:: EXERCISE DIRECTIONS ::
For the listing below, output exactly the lines from the line with "Data analysis was" up to and including the line with "Health care was", and no other lines.

:: RECORDS FOR THIS TASK ::
━━━

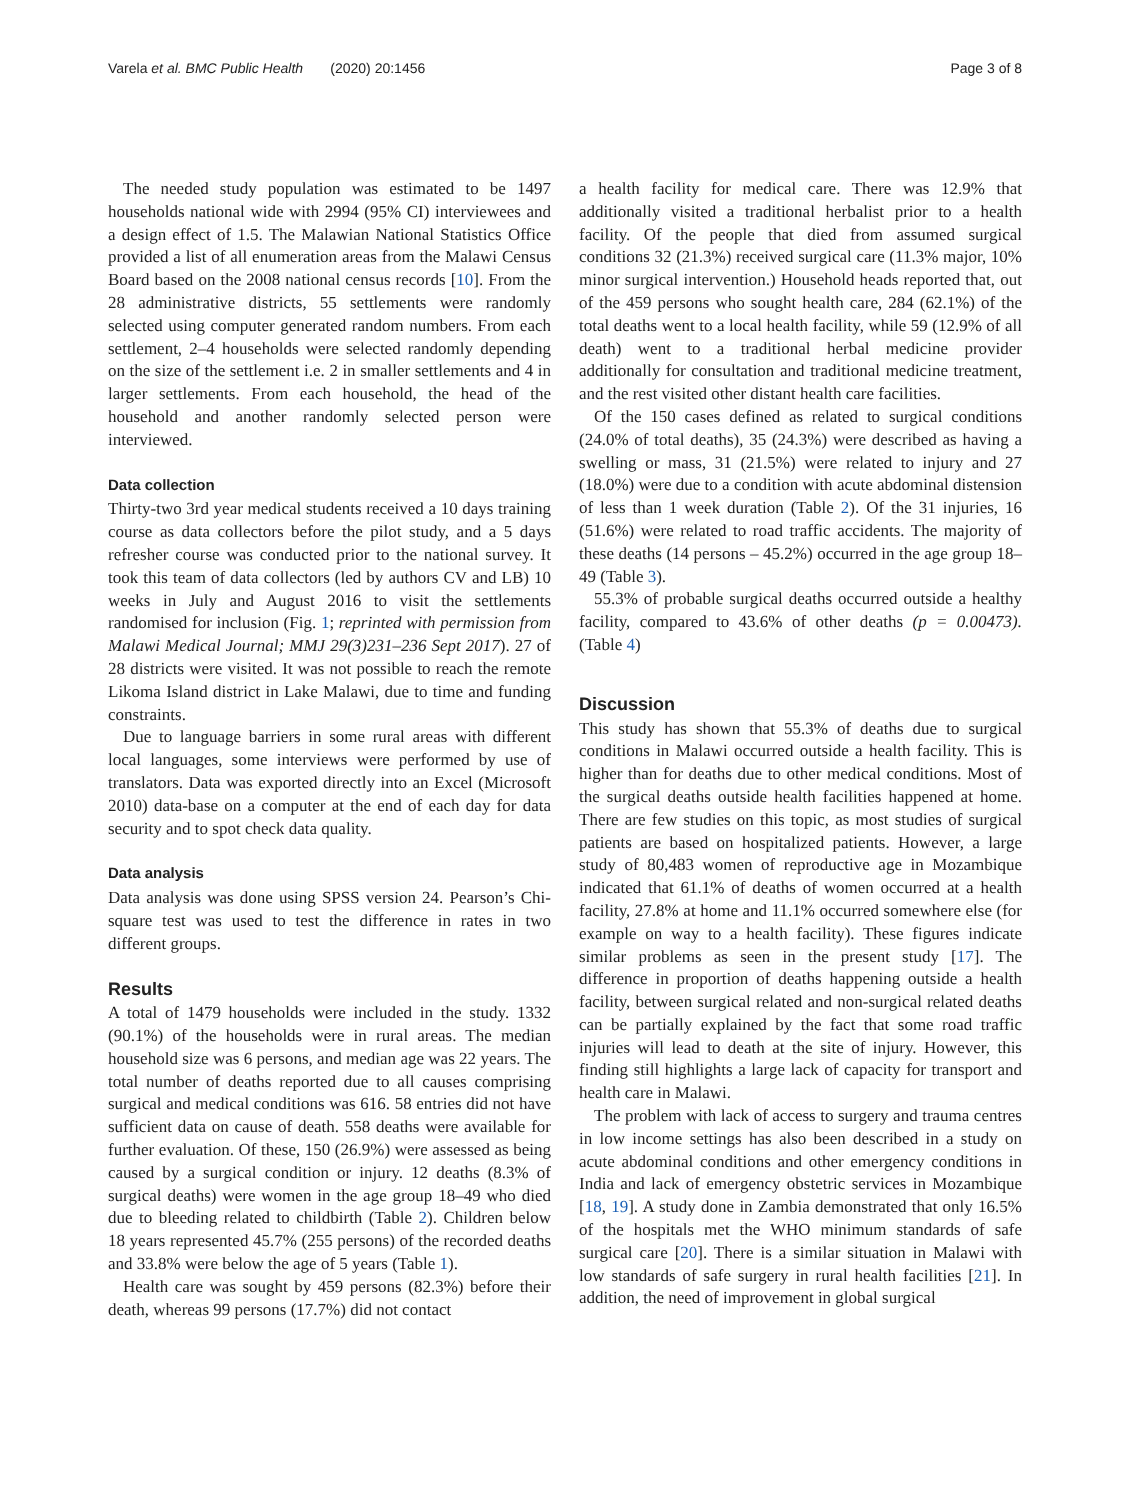Varela et al. BMC Public Health (2020) 20:1456 Page 3 of 8
The needed study population was estimated to be 1497 households national wide with 2994 (95% CI) interviewees and a design effect of 1.5. The Malawian National Statistics Office provided a list of all enumeration areas from the Malawi Census Board based on the 2008 national census records [10]. From the 28 administrative districts, 55 settlements were randomly selected using computer generated random numbers. From each settlement, 2–4 households were selected randomly depending on the size of the settlement i.e. 2 in smaller settlements and 4 in larger settlements. From each household, the head of the household and another randomly selected person were interviewed.
Data collection
Thirty-two 3rd year medical students received a 10 days training course as data collectors before the pilot study, and a 5 days refresher course was conducted prior to the national survey. It took this team of data collectors (led by authors CV and LB) 10 weeks in July and August 2016 to visit the settlements randomised for inclusion (Fig. 1; reprinted with permission from Malawi Medical Journal; MMJ 29(3)231–236 Sept 2017). 27 of 28 districts were visited. It was not possible to reach the remote Likoma Island district in Lake Malawi, due to time and funding constraints.
Due to language barriers in some rural areas with different local languages, some interviews were performed by use of translators. Data was exported directly into an Excel (Microsoft 2010) data-base on a computer at the end of each day for data security and to spot check data quality.
Data analysis
Data analysis was done using SPSS version 24. Pearson’s Chi-square test was used to test the difference in rates in two different groups.
Results
A total of 1479 households were included in the study. 1332 (90.1%) of the households were in rural areas. The median household size was 6 persons, and median age was 22 years. The total number of deaths reported due to all causes comprising surgical and medical conditions was 616. 58 entries did not have sufficient data on cause of death. 558 deaths were available for further evaluation. Of these, 150 (26.9%) were assessed as being caused by a surgical condition or injury. 12 deaths (8.3% of surgical deaths) were women in the age group 18–49 who died due to bleeding related to childbirth (Table 2). Children below 18 years represented 45.7% (255 persons) of the recorded deaths and 33.8% were below the age of 5 years (Table 1).
Health care was sought by 459 persons (82.3%) before their death, whereas 99 persons (17.7%) did not contact
a health facility for medical care. There was 12.9% that additionally visited a traditional herbalist prior to a health facility. Of the people that died from assumed surgical conditions 32 (21.3%) received surgical care (11.3% major, 10% minor surgical intervention.) Household heads reported that, out of the 459 persons who sought health care, 284 (62.1%) of the total deaths went to a local health facility, while 59 (12.9% of all death) went to a traditional herbal medicine provider additionally for consultation and traditional medicine treatment, and the rest visited other distant health care facilities.
Of the 150 cases defined as related to surgical conditions (24.0% of total deaths), 35 (24.3%) were described as having a swelling or mass, 31 (21.5%) were related to injury and 27 (18.0%) were due to a condition with acute abdominal distension of less than 1 week duration (Table 2). Of the 31 injuries, 16 (51.6%) were related to road traffic accidents. The majority of these deaths (14 persons – 45.2%) occurred in the age group 18–49 (Table 3).
55.3% of probable surgical deaths occurred outside a healthy facility, compared to 43.6% of other deaths (p = 0.00473). (Table 4)
Discussion
This study has shown that 55.3% of deaths due to surgical conditions in Malawi occurred outside a health facility. This is higher than for deaths due to other medical conditions. Most of the surgical deaths outside health facilities happened at home. There are few studies on this topic, as most studies of surgical patients are based on hospitalized patients. However, a large study of 80,483 women of reproductive age in Mozambique indicated that 61.1% of deaths of women occurred at a health facility, 27.8% at home and 11.1% occurred somewhere else (for example on way to a health facility). These figures indicate similar problems as seen in the present study [17]. The difference in proportion of deaths happening outside a health facility, between surgical related and non-surgical related deaths can be partially explained by the fact that some road traffic injuries will lead to death at the site of injury. However, this finding still highlights a large lack of capacity for transport and health care in Malawi.
The problem with lack of access to surgery and trauma centres in low income settings has also been described in a study on acute abdominal conditions and other emergency conditions in India and lack of emergency obstetric services in Mozambique [18, 19]. A study done in Zambia demonstrated that only 16.5% of the hospitals met the WHO minimum standards of safe surgical care [20]. There is a similar situation in Malawi with low standards of safe surgery in rural health facilities [21]. In addition, the need of improvement in global surgical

━━━

:: EXERCISE ANSWER ::
Data analysis was done using SPSS version 24. Pearson’s Chi-square test was used to test the difference in rates in two different groups.
Results
A total of 1479 households were included in the study. 1332 (90.1%) of the households were in rural areas. The median household size was 6 persons, and median age was 22 years. The total number of deaths reported due to all causes comprising surgical and medical conditions was 616. 58 entries did not have sufficient data on cause of death. 558 deaths were available for further evaluation. Of these, 150 (26.9%) were assessed as being caused by a surgical condition or injury. 12 deaths (8.3% of surgical deaths) were women in the age group 18–49 who died due to bleeding related to childbirth (Table 2). Children below 18 years represented 45.7% (255 persons) of the recorded deaths and 33.8% were below the age of 5 years (Table 1).
Health care was sought by 459 persons (82.3%) before their death, whereas 99 persons (17.7%) did not contact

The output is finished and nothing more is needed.